Print every record word for word.

INPUT RECORDS:
::::::::::

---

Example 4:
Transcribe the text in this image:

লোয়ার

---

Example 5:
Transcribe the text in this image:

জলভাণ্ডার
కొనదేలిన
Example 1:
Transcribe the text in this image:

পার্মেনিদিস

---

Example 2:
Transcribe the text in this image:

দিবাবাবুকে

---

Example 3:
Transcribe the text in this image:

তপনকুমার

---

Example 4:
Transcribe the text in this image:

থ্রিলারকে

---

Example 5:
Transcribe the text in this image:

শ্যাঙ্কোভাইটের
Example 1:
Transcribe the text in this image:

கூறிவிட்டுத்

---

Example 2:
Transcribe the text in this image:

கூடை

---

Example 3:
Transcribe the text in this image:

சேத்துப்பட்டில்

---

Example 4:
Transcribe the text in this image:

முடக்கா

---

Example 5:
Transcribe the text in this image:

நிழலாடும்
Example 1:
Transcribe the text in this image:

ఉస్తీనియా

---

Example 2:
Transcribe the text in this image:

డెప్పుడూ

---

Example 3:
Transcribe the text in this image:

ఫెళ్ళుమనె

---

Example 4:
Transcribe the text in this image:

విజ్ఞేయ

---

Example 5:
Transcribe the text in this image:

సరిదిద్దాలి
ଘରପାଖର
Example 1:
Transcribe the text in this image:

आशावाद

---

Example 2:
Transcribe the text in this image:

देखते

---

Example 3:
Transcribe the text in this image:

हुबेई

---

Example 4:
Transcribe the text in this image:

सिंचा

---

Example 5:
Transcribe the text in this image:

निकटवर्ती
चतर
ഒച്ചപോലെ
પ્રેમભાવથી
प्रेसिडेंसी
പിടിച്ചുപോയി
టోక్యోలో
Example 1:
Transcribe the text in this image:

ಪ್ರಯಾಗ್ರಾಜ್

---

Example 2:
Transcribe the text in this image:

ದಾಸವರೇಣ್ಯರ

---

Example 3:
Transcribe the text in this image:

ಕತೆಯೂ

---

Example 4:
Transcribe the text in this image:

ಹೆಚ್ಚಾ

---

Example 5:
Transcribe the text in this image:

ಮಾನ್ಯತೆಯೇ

::::::::::

EXERCISE ANSWER:
---

Example 4:
Transcribe the text in this image:

লোয়ার

---

Example 5:
Transcribe the text in this image:

জলভাণ্ডার
కొనదేలిన
Example 1:
Transcribe the text in this image:

পার্মেনিদিস

---

Example 2:
Transcribe the text in this image:

দিবাবাবুকে

---

Example 3:
Transcribe the text in this image:

তপনকুমার

---

Example 4:
Transcribe the text in this image:

থ্রিলারকে

---

Example 5:
Transcribe the text in this image:

শ্যাঙ্কোভাইটের
Example 1:
Transcribe the text in this image:

கூறிவிட்டுத்

---

Example 2:
Transcribe the text in this image:

கூடை

---

Example 3:
Transcribe the text in this image:

சேத்துப்பட்டில்

---

Example 4:
Transcribe the text in this image:

முடக்கா

---

Example 5:
Transcribe the text in this image:

நிழலாடும்
Example 1:
Transcribe the text in this image:

ఉస్తీనియా

---

Example 2:
Transcribe the text in this image:

డెప్పుడూ

---

Example 3:
Transcribe the text in this image:

ఫెళ్ళుమనె

---

Example 4:
Transcribe the text in this image:

విజ్ఞేయ

---

Example 5:
Transcribe the text in this image:

సరిదిద్దాలి
ଘରପାଖର
Example 1:
Transcribe the text in this image:

आशावाद

---

Example 2:
Transcribe the text in this image:

देखते

---

Example 3:
Transcribe the text in this image:

हुबेई

---

Example 4:
Transcribe the text in this image:

सिंचा

---

Example 5:
Transcribe the text in this image:

निकटवर्ती
चतर
ഒച്ചപോലെ
પ્રેમભાવથી
प्रेसिडेंसी
പിടിച്ചുപോയി
టోక్యోలో
Example 1:
Transcribe the text in this image:

ಪ್ರಯಾಗ್ರಾಜ್

---

Example 2:
Transcribe the text in this image:

ದಾಸವರೇಣ್ಯರ

---

Example 3:
Transcribe the text in this image:

ಕತೆಯೂ

---

Example 4:
Transcribe the text in this image:

ಹೆಚ್ಚಾ

---

Example 5:
Transcribe the text in this image:

ಮಾನ್ಯತೆಯೇ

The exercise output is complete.